21 September 2009

Halloumi Salad with Balsamic Tomatoes



Halloumi Salad with Balsamic Tomatoes



1 - 2 tbsp sunflower oil
1 block halloumi cheese, sliced
seasoned flour (I seasoned some plain flour with black pepper and cayenne pepper)
4 new potatoes, thickly sliced
20 baby plum tomatoes
2 tbsp balsamic vinegar
a selection of salad leaves and herbs


2 tbsp olive oil
1 tbsp balsamic vinegar
1 tsp wholegrain mustard
a good grind of black pepper


  1. Boil the sliced potatoes until just becoming tender, do not overcook or they will fall apart when sauteed.
  2. While the potatoes are cooking, assemble your salad leaves and herbs onto 4 plates, then whip up your dressing, using the ingredients listed.
  3. In another pan, dry fry the tomatoes until they split, then pour over the balsamic vinegar and toss around for a couple of minutes.
  4. Dry off the potatoes and then saute until golden in a little of the sunflower oil.
  5. Dip the sliced halloumi into the seasoned flour and then fry in a little oil until each side is golden
  6. Assemble the salad and drizzle with a little of the dressing.

Serves 4

This is not a diet salad, but then again, when have I ever shown that kind of tendency? It is amazingly delicious. Definitely a hearty salad that will impress

And the decorating? Don't ask! We've painted the hallway and two bedrooms, but we still have the woodwork to do. That sounds not too bad, does it? But, then nothing is where it should be and to top it all off, we have had a leak from the under the bath which has made it's way into the kitchen, so more repairs and decorating.

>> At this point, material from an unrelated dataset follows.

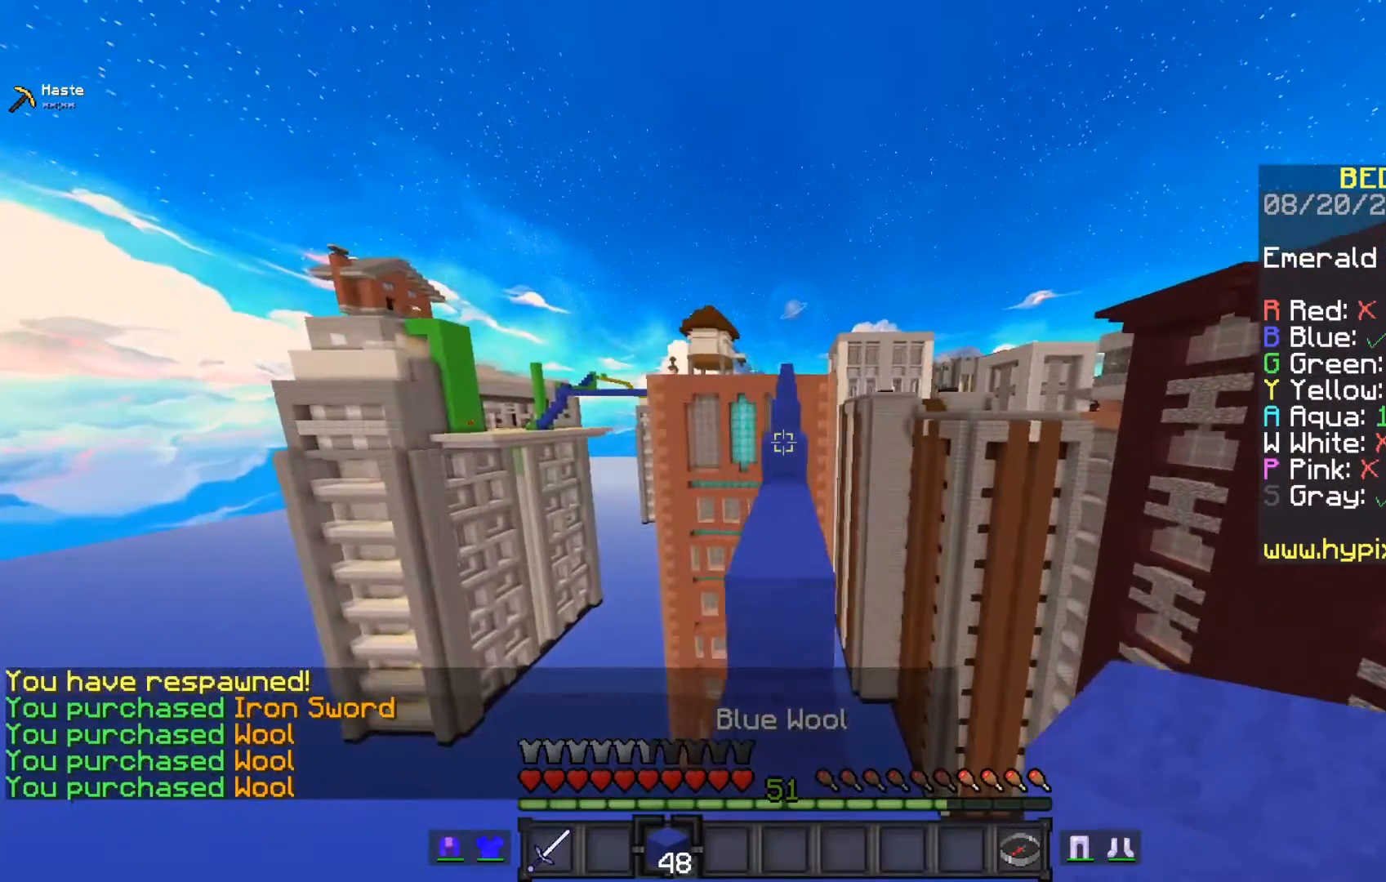
{"keys": ["space"], "mouse": [], "events": [[433, "space", "down"]]}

Please someone offer me a home, so I can have some calm until it is finished and tidy again.

15 September 2009


In the middle of decorating too many rooms at once! See you all again, once the chaos has started to pass : )

05 September 2009

Chunky Carrot & Squash Soup with Coconut & Red Chilli Flakes

Butternut squash are starting to appear on the shelves again, so I took one of these little lovelies home. What better way to use the squash than to make soup and let's face it, it is definitely soup weather here in Scotland just now. I have given up on waiting for summer to arrive.

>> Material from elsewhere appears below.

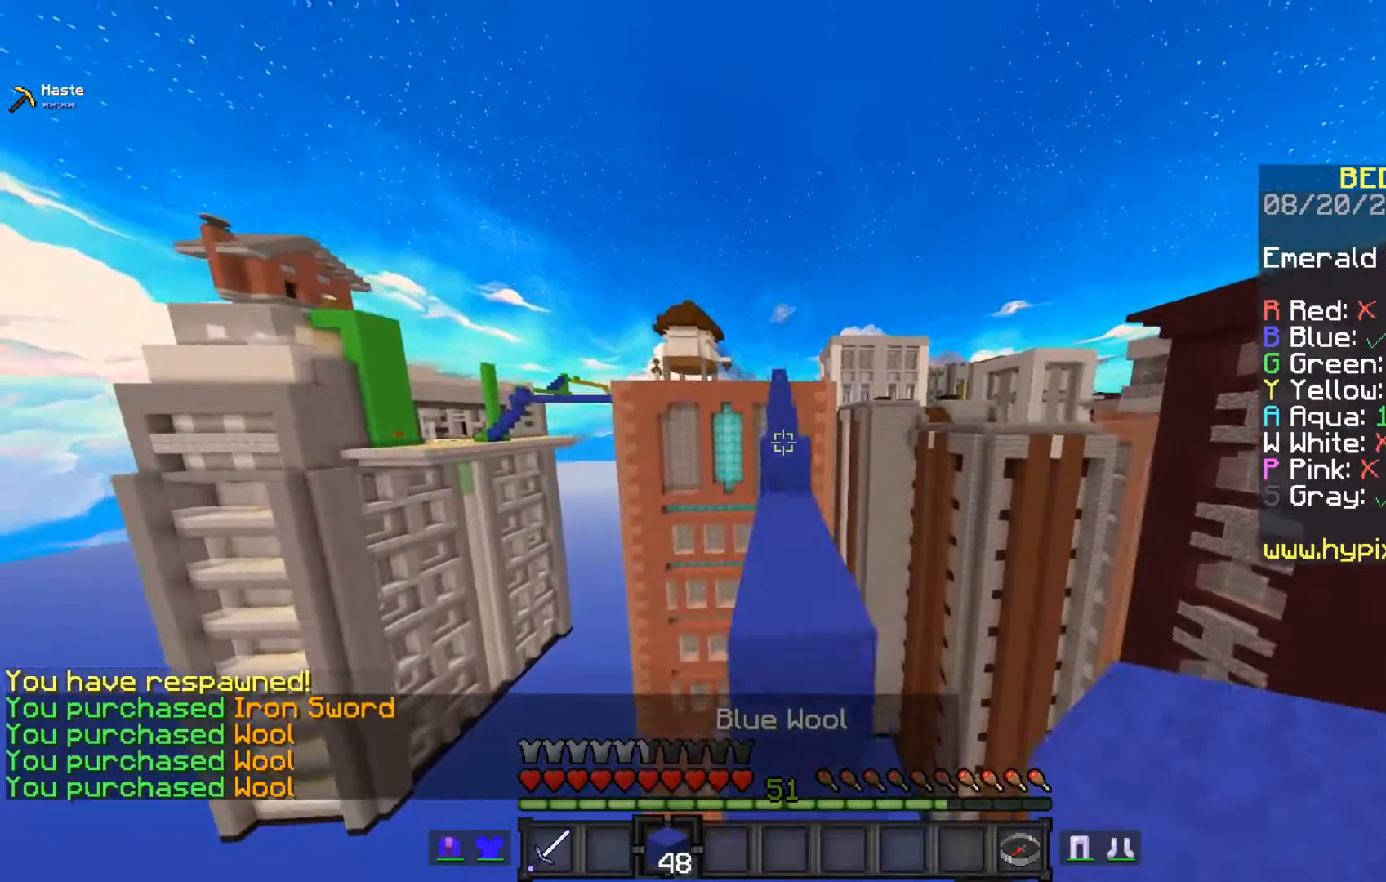
{"keys": ["space"], "mouse": [], "events": [[150, "space", "up"], [383, "space", "down"]]}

Chunky Carrot & Squash Soup with Coconut & Red Chilli Flakes


1 tbsp olive oil
2 cloves garlic, finely chopped
2 cm ginger, peeled and finely chopped
1 onion, finely sliced
½ medium butternut squash, cubed
3 potatoes, cubed
6 carrots, cubed
1 tsp chili flakes (more if you like)
2 tsp turmeric
2 tbsp dried coriander (use fresh if you have it)
6 cups/ 3 pints vegetable stock
½ cup / ¼ pint coconut milk
salt and freshly ground pepper to taste


  1. Heat the olive oil in a large pan. Saute the onion, garlic and ginger until softened. 
  2. Next add the carrots, squash and potatoes and saute for 5 - 10 minutes before adding the herbs and spices. 
  3. Pour in the stock and cook covered at a simmer for 30 minutes. 
  4. It's ready once the vegetable are tender. 
  5. Whizz up a little of the soup, but leave enough vegetables whole, for a chunky soup. Stir through the coconut milk and season to taste.

Serves 6-8 (well you always need left-over soup for the next day, when it tastes even better)

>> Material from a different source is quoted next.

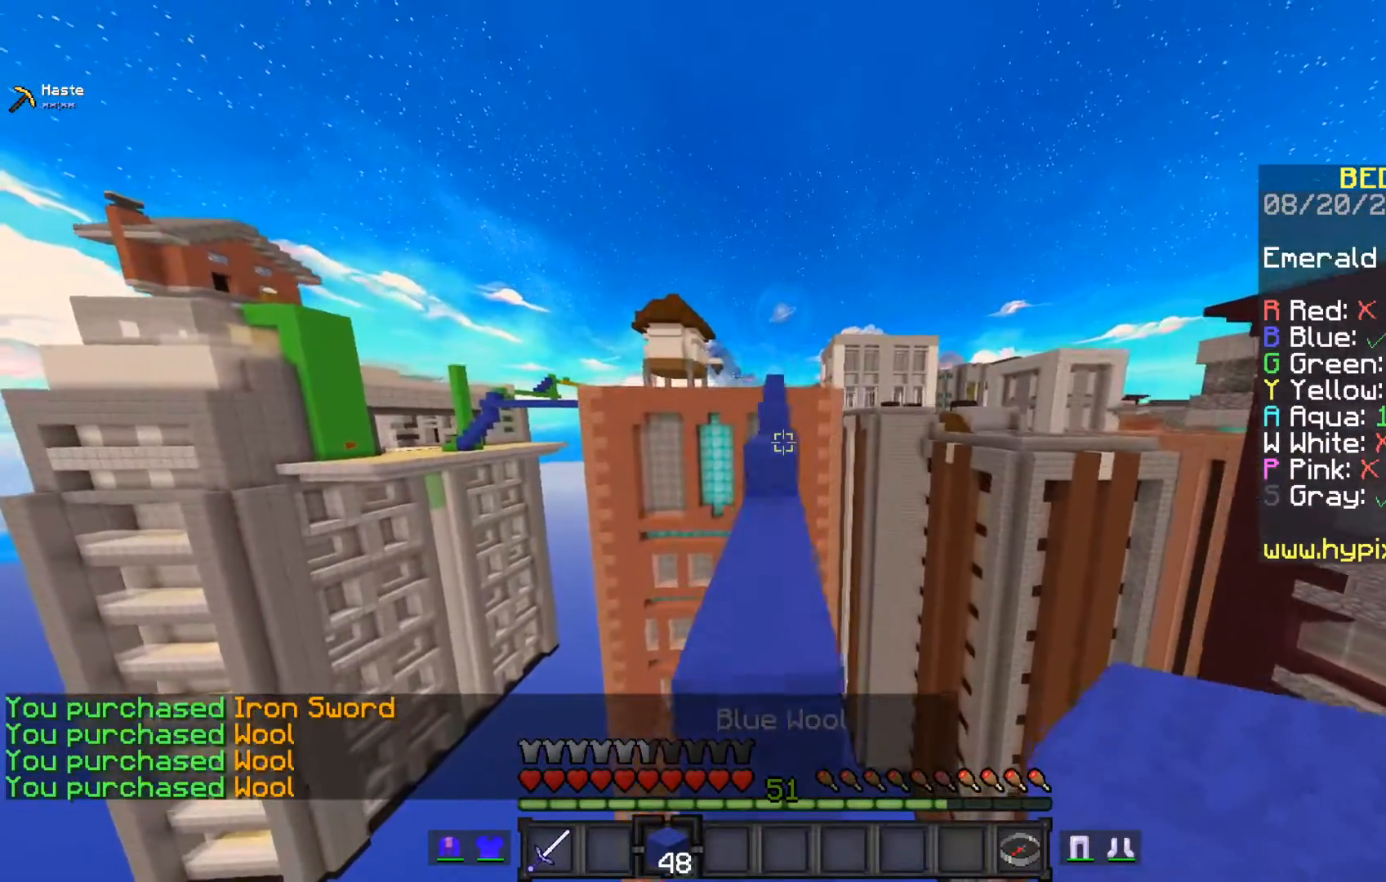
{"keys": [], "mouse": [], "events": [[100, "space", "up"]]}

I thought this soup would last for three days at least, but Graham enjoyed it so much, that he kept going back for second helpings. He loved the kick from the chilli flakes and the creaminess from the coconut milk.

I usually use fresh chillies in my cooking, but my chilli plant is not co-operating, so I turn to chilli flakes for the heat in this soup. They are such a great store cupboard standby. I bought my chilli flakes from an Indian supplier, which I would recommend, as you get so much more for your money. These Indian chilli flakes are made by crushing the whole dried chilli as well as the seeds and are made from bird's eye chillies, which are really hot, so be careful as you add them, until you know their strength. If you want a slightly milder chilli flake, go for a Greek or Turkish variety.